Se in moltissimi ne stanno parlando malissimo (doppio superlativo voluto) soprattutto sui social, nessuno sta riempiendo i cinema. Negli Stati Uniti, i biglietti venduti per il film di S.J. Clarkson sono stati il record peggiore di sempre per un episodio di una saga di supereroi. Vuol dire, in numeri, 25 milioni di dollari totali dall’uscita il 14 febbraio, secondo i numeri di Sony Pictures. In Italia? Secondo Mojo, siamo a circa 900 mila dollari, quindi, in questo momento, posizione numero 8 del botteghino.

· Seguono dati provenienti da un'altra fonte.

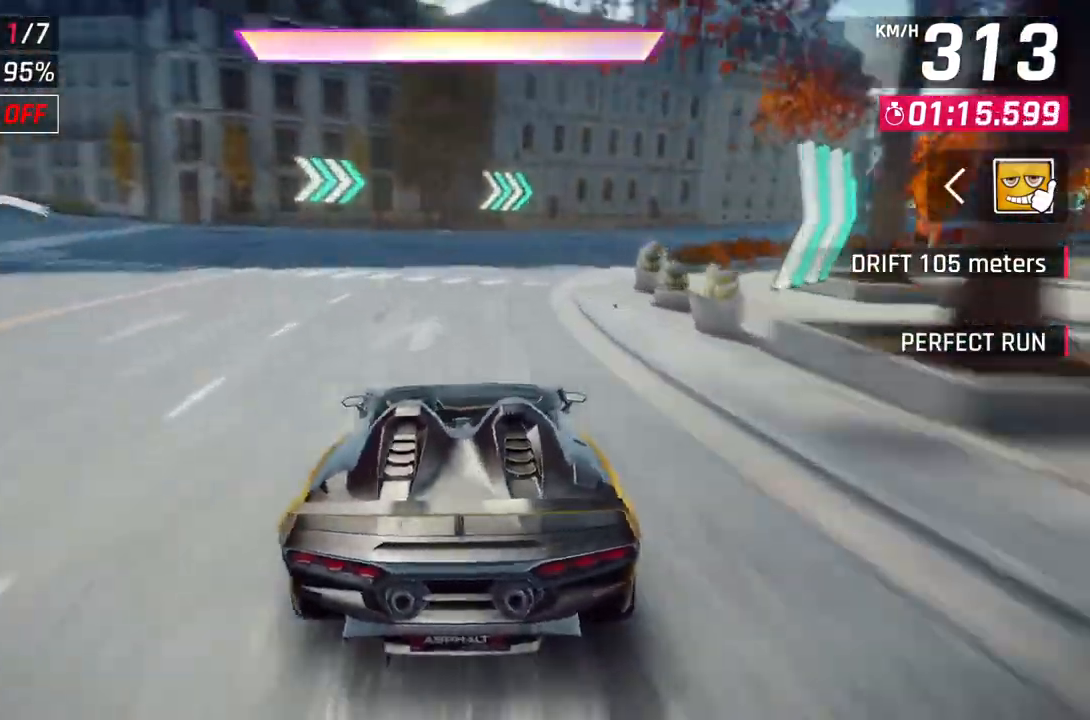
{"buttons": ["A", "R1"], "left_stick": "right", "right_stick": "center", "events": [[350, "A", "down"], [400, "R1", "down"]]}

Una delle critiche maggiori che si fa è il product placement spudorato di Pepsi: diversi tweet mostrano scene in cui la protagonista beve Pepsi, cartelloni pubblicitari della bibita, e così via. Ma anche la storia quasi inesistente dell’antagonista, un ricercatore efffettivamente molto buffo nella sua tuta nera da ragno cattivo. Ma non possiamo non considerare il declino dei film di supereroi a cui da qualche anno stiamo assistendo. O meglio, vediamo le cose in prospettiva: «l’universo dei supereroi non è più in espansione», ha scritto David A. Gross nella sua newsletter di cinema. Quindi, i più famosi personaggi continueranno a funzionare, ma la cuccagna è finita per quelli minori. Va anche detto che per la Sony questo insuccesso non è un disastro commerciale: se un film come The Marvels era costato 220 milioni, Madame Web ha rappresentato una spesa di “appena” 80 milioni di dollari. Perché? Risposta semplice, che sta nei poteri speciali di Dakota Johnson: nessuna ragnatela da spruzzare dalle mani, nessun raggio laser da sparare dagli occhi. Solo un po’ di fantasia e chiaroveggenza. Cose economiche in tempi di crisi.